As I approach my 40th birthday I have found myself taking stock. And I have been reminded that most of us – and I am as guilty as the next man – have a natural tendency to over-complicate things that are really quite simple. So whilst we often tortuously go over every aspect of every decision, agonising over possible outcomes before eventually reaching a conclusion, we know deep down that we often make our best decisions based on nothing more than instinct and intuition. Indeed whilst it is often said that success is 1% inspiration and 99% perspiration, I have also heard it said that entrepreneurial success is 1% inspiration and 99% intuition – the perspiration is what we often pay others to generate!
Where am I going with all this? And didn’t the title for this blog say something about tax enquiries?
Well my point – around the houses though it has taken us – was this. I have lived many of my previous 39 years by a small number of quite simple rules. The one I wanted to mention today was something my wonderful grandmother instilled in me quite early on. I should say that she is still with us – 95 later this month and still going strong-ish. But in her more mobile days she was something of a top card player. She taught me everything I know about kalooki which admittedly is not much. That said she did always say, “Never play cards with anyone who has a city for a nickname!” In her mind, if they were called “Chicago Joe” then they probably got the name for a reason. And you can kinda see what she meant.
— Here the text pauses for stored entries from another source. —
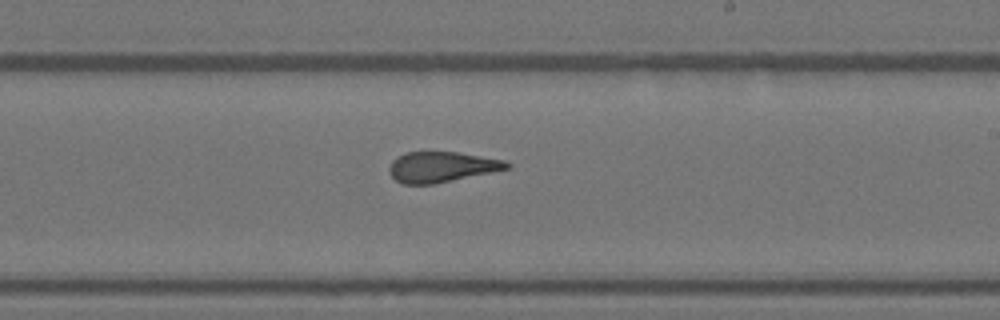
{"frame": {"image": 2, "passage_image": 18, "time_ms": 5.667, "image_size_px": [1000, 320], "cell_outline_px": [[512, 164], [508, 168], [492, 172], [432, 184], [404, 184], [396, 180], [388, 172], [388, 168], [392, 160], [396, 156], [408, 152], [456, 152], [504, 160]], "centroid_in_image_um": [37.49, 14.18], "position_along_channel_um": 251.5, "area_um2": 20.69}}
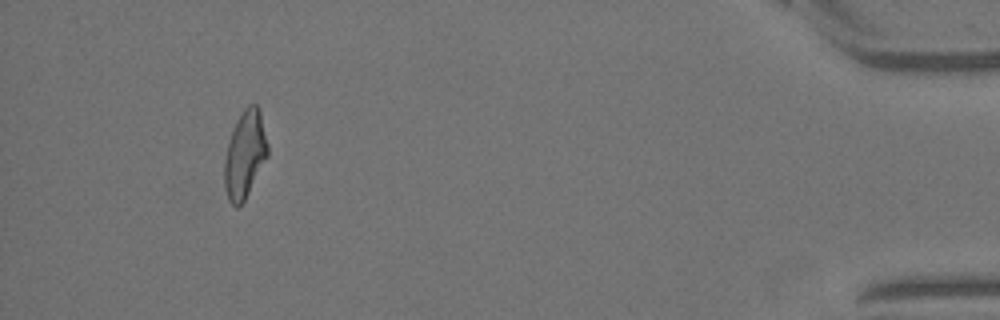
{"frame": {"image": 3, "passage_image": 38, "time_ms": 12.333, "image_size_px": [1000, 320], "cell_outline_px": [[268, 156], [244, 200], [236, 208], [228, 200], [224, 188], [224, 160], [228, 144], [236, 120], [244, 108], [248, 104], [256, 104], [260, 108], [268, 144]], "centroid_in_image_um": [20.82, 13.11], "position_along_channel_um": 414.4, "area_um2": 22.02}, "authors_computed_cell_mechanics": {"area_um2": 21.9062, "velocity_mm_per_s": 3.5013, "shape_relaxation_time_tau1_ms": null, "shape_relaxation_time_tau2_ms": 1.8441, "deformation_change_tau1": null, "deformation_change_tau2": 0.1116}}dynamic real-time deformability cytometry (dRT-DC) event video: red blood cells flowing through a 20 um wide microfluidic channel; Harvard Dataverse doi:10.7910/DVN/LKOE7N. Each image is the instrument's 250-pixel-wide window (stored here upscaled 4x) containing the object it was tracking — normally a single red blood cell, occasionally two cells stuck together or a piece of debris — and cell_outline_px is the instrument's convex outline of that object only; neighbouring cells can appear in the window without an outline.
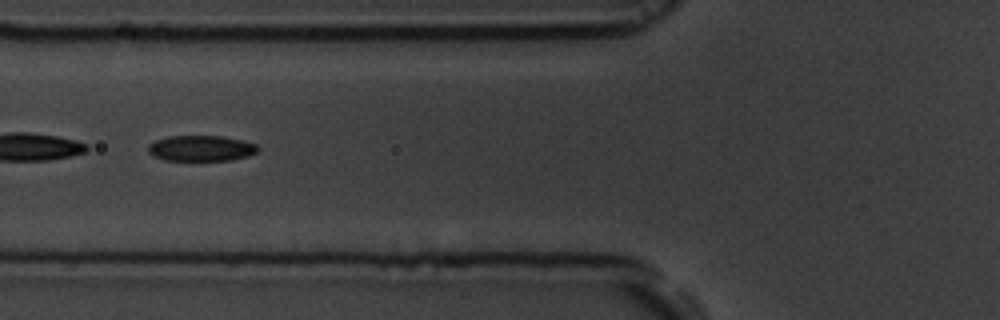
{"species": "common noctule bat (a hibernating species)", "species_latin": "Nyctalus noctula", "temperature_condition": "room temperature", "stored_images_in_passage": 54, "segment_of_instrument_passage": [2, 2], "camera_frame_rate_fps": 3000, "um_per_image_px": 0.085, "animal": {"sex": "male", "body_mass_g": 19.5, "forearm_length_mm": 54.6}, "frame": {"image": 1, "passage_image": 21, "time_ms": 6.667, "image_size_px": [1000, 320], "cell_outline_px": [[260, 148], [256, 152], [248, 156], [232, 160], [164, 160], [152, 156], [148, 152], [148, 144], [156, 140], [168, 136], [220, 136], [240, 140], [256, 144]], "centroid_in_image_um": [17.07, 12.61], "position_along_channel_um": 108.7, "area_um2": 16.42}}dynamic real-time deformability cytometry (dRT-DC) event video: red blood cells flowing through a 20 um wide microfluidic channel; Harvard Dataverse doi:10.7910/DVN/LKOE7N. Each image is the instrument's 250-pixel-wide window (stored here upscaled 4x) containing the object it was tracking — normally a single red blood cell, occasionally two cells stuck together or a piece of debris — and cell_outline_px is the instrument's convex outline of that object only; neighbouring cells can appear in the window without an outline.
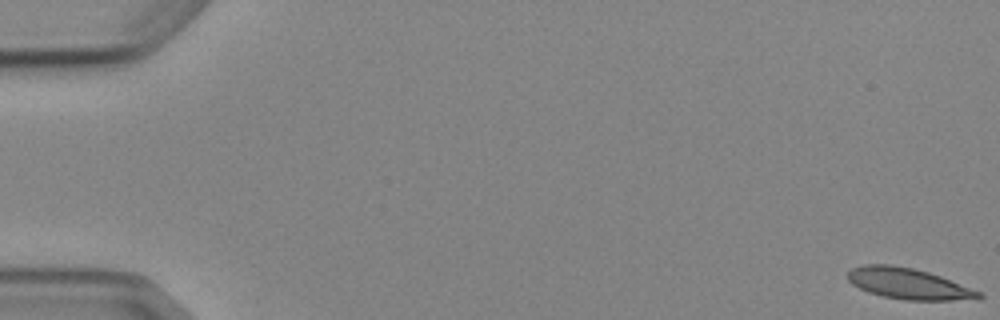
{"species": "Egyptian fruit bat (a non-hibernating species)", "species_latin": "Rousettus aegyptiacus", "temperature_condition": "cold", "stored_images_in_passage": 5, "camera_frame_rate_fps": 3000, "um_per_image_px": 0.085, "animal": {"sex": "female"}, "frame": {"image": 1, "passage_image": 1, "time_ms": 0.0, "image_size_px": [1000, 320], "cell_outline_px": [[984, 296], [952, 300], [904, 300], [884, 296], [868, 292], [852, 284], [848, 280], [848, 272], [852, 268], [864, 264], [888, 264], [912, 268], [928, 272], [940, 276], [980, 292]], "centroid_in_image_um": [77.13, 24.1], "position_along_channel_um": 7.9, "area_um2": 23.12}}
What has that got to do with tax enquiries I hear you ask? Well I deal with a huge and, as HMRC becomes more adept at targeting its work, ever growing number of enquiries and I have definitely noticed a new trend in recent years for HMRC to treat enquiry work very much like a game of high stakes poker. There was a time – not that long ago actually – where you could win an argument with the Revenue with a mix of sound technical knowledge of the issues and a robust defence of your position. And I’d like to think that a strong analysis of the facts still remains important and to an extent it obviously does. A marked change has arrived however in the shape of the new enquiry procedures that were introduced a couple of years back. One in particular saw HMRC adopt more generally a system that had for many years worked well for the old Customs & Excise in handling VAT disputes.
Now, in the case of disputes, the taxpayer has the opportunity to ask an independent second HMRC officer to review the facts and offer their opinion. It is obviously tempting to assume that the second officer will follow the lead of his or her erstwhile colleague but I have to say that was not my experience in the good old days when VAT & tax were handled by separate organisations. Indeed I had some very good “wins” at that stage often with large amounts at stake. Even when I was unsuccessful the second officer would write a comprehensive response explaining his point of view in coherent and cogent terms. Now however it is sadly commonplace to receive a standard response rubber stamping the original decision after barely long enough for anyone to properly consider the facts. The response will typically barely cover the issues in all but the loosest possible sense.
HMRC would naturally dispute this and undoubtedly quote statistics proving their point. All I can say is that one of my other simple life rules is to take as I find and it is a fair reflection of my personal experience that the modern second officer review is nothing more than a formality. So how have we got here? For that we need to look more deeply at the new enquiry procedures and how they are brutally loaded against ordinary taxpayers. Firstly, the only option after a second officer review is to take the matter to a tribunal, effectively a court hearing in front of a judge.So now, all HMRC have to do is stubbornly dig their heels in, rubber stamp their own decision and leave you with no option but to take legal action with all the costs that entails. That is not how it is supposed to be but my experience is that it is increasingly so. Oh and just for good measure, you are highly unlikely to be refunded your costs even if successful.
Ultimately therefore, you can often be left with a choice between accepting the commercial reality that paying the tax – even when you are convinced it isn’t due – is a better option than pursuing an expensive pyrrhic victory where costs exceed the amount at stake. This is a sad fact that HMRC appear increasingly aware of and prepared to exploit. Is it supposed to be like that? No it isn’t but that is little consolation to those who find themselves in the situation. I even had one client who was told by the HMRC officer that even though she agreed with him, she had been ordered from above to dig her heels in precisely because they knew he would never take it to tribunal! All this means that the case for spending the few hundred pounds a year it costs for tax investigation fee protection is increasingly strong. And again my own experience is that those with this cover often get a better outcome all round.
Let’s end however with a nice story that sums up how David can still – with good advice and persistence – defeat the HMRC Goliath. A client of mine was faced with exactly the dilemma we have looked at here. The VAT at stake was less than £20,000 but he really believed – and I agreed – that it wasn’t due. So after I spent some time taking him through the issues, he took the decision that he had nothing to lose by taking it to tribunal and representing himself. Which he did only last week….and in a moment to reassure faith in justice, the judge ruled in his favour and threw out HMRC’s claim. I played a small part in this and it was a moment of genuine satisfaction with my work.
And whilst this proves that for the ultra-confident and determined there is still hope, for everyone else there is fee protection and with that still a way to win.